Virtual tours have been a lifeline for many out-of-work guides. David Tucker’s company London Walks has produced more than 300 interactive virtual tours during the pandemic, with input from dozens of London guides.

“We quickly realised you can do things with a virtual tour that you can’t do on a physical tour,” he says. “Suddenly, you’re not confined to the usual 1½-mile radius. You can teleport people around the world using maps and photos. It’s been a tremendous creative process.”

Antony Robbins, AKA Mr Londoner, formerly a director at the Museum of London, is another guide successfully leading tours in cyberspace. “The loss of overseas tourists was a blow, but thanks to virtual tours, it was not a fatal blow,” he says. “I focused on an urban, London-based audience, with themes like menswear in the 20th century, and exploring the post-pandemic future. Technology has made it possible to take people on a journey through time as well as space.”

Other guides are rebuilding their businesses by targeting British tourists. According to data from holiday homes site Snaptrip, UK accommodation bookings have surged by 33% in 2021, bringing thousands of potential new customers.

“Since we’ve been able to guide outdoors again, I’ve been incredibly busy,” confirms Bath specialist Fred Mawer. “The key has been refocusing on the domestic market: foreign visitors are looking for an overview but British visitors want something a bit more specialist. One of the things I’ve pivoted to is Bridgerton tours – Bath was a stand-in for London in the Netflix series – and they’ve sold out.”

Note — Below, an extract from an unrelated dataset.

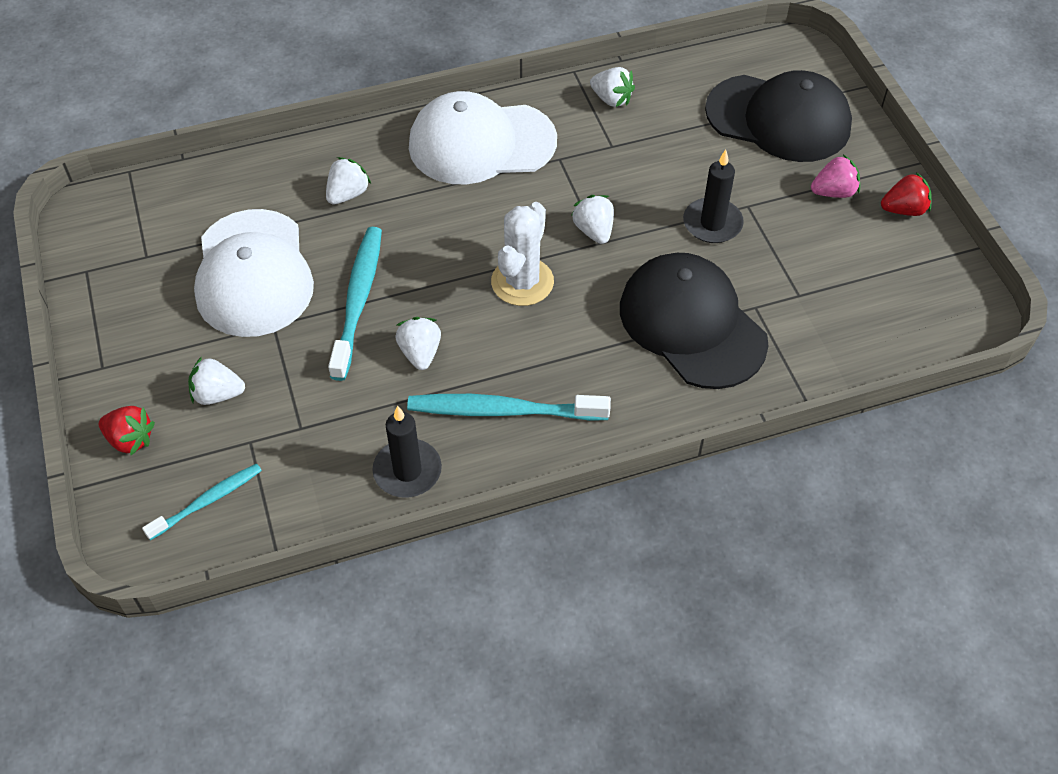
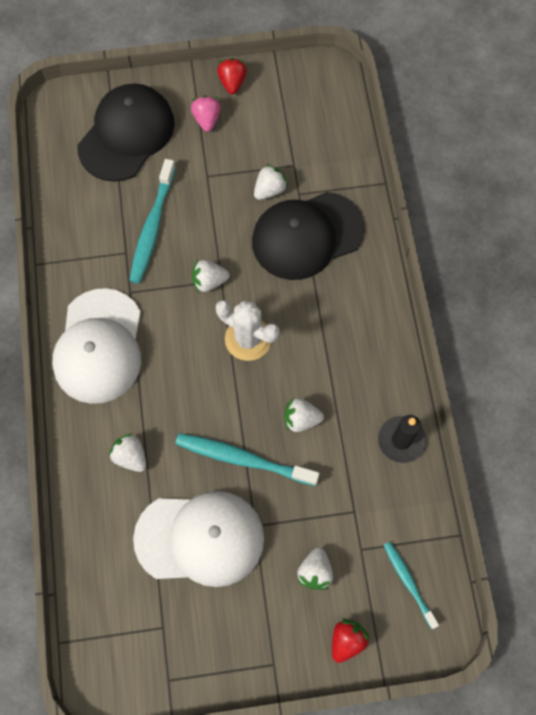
camera: 80 degrees left, 15 degrees up
turquoise toothbrush [407,394,611,421] -> turquoise toothbrush moved to [129,159,176,283]
white strawberry [590,67,635,107] -> white strawberry moved to [254,164,288,200]
black candle [683,150,744,243] -> none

Whether domestic tourists and virtual tours can keep guides afloat until international tourism returns remains to be seen, but the industry is holding out for recovery. “After 14 months of being pummelled, there’s a dogged determination to get back to guiding,” says David Tucker at London Walks. “This is what we were born to do, whether that means virtual tours or shoe leather on pavements.”